Memorial Day was many days during the year, with parties in the “living room,” bourbon, scotch, and whiskey in tumblers and cigarettes in the boxes on the table. The conversation often turned to what they did during the war. It allowed me to grow up with a special awareness of the impact of World War II; after all, I wouldn’t have been here without it.
My Mom and Dad met in London, a blind date at the Queen’s Brasserie restaurant. (As a child I wasn’t really sure what the Queen’s Brassiere was all about.) He was from Cincinnati, stationed in England waiting for the invasion, she was home in England, back from being behind enemy lines making preparations to invade. According to them, they fell madly in love at the first dinner and walked the blacked out streets as the bombs fell.
There wedding was scheduled for June 6, 1944. In early March they were both notified that they would be unavailable for that date (it turned out to be D-Day) and the wedding was moved up to March 27th. Soon after, Dad went to a secure base outside of Southampton to wait, and Mom went back over to France to coordinate with the Maquis.
They both managed to survive the ordeal of the last year of the war. They came home, back to Cincinnati, with drive and determination to start a family and make their life strong and successful. Their friends did as well. Art ended up serving in both World War II and Korea. Buddy commanded segregated troops before the invasion. Walter was a prisoner of war. We grew up with their stories.
It was never a question about honoring their service. They knew they had saved the world from Fascism, and we recognized their sacrifices. They had missing friends; the stories of those who didn’t come home. My Mom’s fiancé (before my Dad) was one of those.
As I grew up in the throes of the Vietnam War (I was a couple of years too young to go) it was a difficult contrast: the sacrifices my parents made to “save the world” versus the sacrifices my older friends were being asked to make in Southeast Asia. And even a more challenging distinction: being against the war without being against those who fought it. Memorial Day was difficult. America didn’t get that part right then, and we still owe those folks now.
Later, as a teacher and coach, I had the privilege and fear of watching many of my students go to serve.

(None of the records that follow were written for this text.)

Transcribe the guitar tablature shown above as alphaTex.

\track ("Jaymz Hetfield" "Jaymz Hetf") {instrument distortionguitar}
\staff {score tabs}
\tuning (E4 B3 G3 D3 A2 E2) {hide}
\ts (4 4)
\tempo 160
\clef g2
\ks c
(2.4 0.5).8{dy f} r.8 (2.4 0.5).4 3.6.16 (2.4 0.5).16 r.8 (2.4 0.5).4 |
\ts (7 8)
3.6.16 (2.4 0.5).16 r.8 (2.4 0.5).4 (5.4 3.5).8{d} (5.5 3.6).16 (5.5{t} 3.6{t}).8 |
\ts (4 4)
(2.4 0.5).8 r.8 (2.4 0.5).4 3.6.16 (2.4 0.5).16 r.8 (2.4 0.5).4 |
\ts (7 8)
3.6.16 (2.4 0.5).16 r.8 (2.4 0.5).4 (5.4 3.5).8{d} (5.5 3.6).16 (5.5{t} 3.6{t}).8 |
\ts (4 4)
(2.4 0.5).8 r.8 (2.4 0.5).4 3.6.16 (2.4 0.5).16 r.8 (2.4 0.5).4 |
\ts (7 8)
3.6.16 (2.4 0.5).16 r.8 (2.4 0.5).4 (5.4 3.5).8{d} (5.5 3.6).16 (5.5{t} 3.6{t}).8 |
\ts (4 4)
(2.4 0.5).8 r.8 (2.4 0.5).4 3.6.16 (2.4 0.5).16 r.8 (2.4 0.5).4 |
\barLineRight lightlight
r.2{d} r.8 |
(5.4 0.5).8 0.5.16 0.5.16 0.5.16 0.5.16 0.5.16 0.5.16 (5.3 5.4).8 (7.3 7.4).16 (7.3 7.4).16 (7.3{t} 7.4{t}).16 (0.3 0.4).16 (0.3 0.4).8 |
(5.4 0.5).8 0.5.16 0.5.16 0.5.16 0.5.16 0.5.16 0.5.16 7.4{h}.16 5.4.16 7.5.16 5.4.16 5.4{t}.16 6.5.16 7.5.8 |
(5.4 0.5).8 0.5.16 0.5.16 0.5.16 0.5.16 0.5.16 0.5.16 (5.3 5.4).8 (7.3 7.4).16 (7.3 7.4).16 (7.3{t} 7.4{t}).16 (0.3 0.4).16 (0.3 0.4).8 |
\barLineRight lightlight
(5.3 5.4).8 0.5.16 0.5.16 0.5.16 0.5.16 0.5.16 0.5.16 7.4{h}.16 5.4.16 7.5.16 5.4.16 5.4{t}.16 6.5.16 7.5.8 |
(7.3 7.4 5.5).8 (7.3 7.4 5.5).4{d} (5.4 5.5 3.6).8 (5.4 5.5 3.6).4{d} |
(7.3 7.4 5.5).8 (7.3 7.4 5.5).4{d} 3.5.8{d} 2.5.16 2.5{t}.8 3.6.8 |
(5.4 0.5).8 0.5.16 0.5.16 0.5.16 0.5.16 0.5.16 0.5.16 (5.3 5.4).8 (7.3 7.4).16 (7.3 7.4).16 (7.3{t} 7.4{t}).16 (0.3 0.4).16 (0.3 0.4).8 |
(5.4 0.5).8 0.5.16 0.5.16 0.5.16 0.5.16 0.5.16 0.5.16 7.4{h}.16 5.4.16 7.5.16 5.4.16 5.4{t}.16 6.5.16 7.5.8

They were in Lebanon when the barracks were bombed, Iraq when the scuds were launched; they served as special operators in Iraq and snipers in Afghanistan. Today they serve on Navy ships, fly Air Force planes, drive Army tanks and proudly wear Marine dress blues. They take the lessons of our classroom, and maybe more significantly, the family of our team; and use those early experiences to help keep our country safe.
So it’s Memorial Day. Today, and most days, I think about the sacrifices of those who have passed, both from the Greatest Generation and my friends who served in more recent times. As the rabid politics of our time cloud the field, there is still one thing that is clear: remember and honor those who serve. They’ve earned it.
Great post. As I recall, in our late teens & into our early 20s, your mom’s stories were still classified. I hope you got to hear them & record them. Perhaps you could relate them in another forum. I would love to hear them. Your mom was a great lady and a patriot.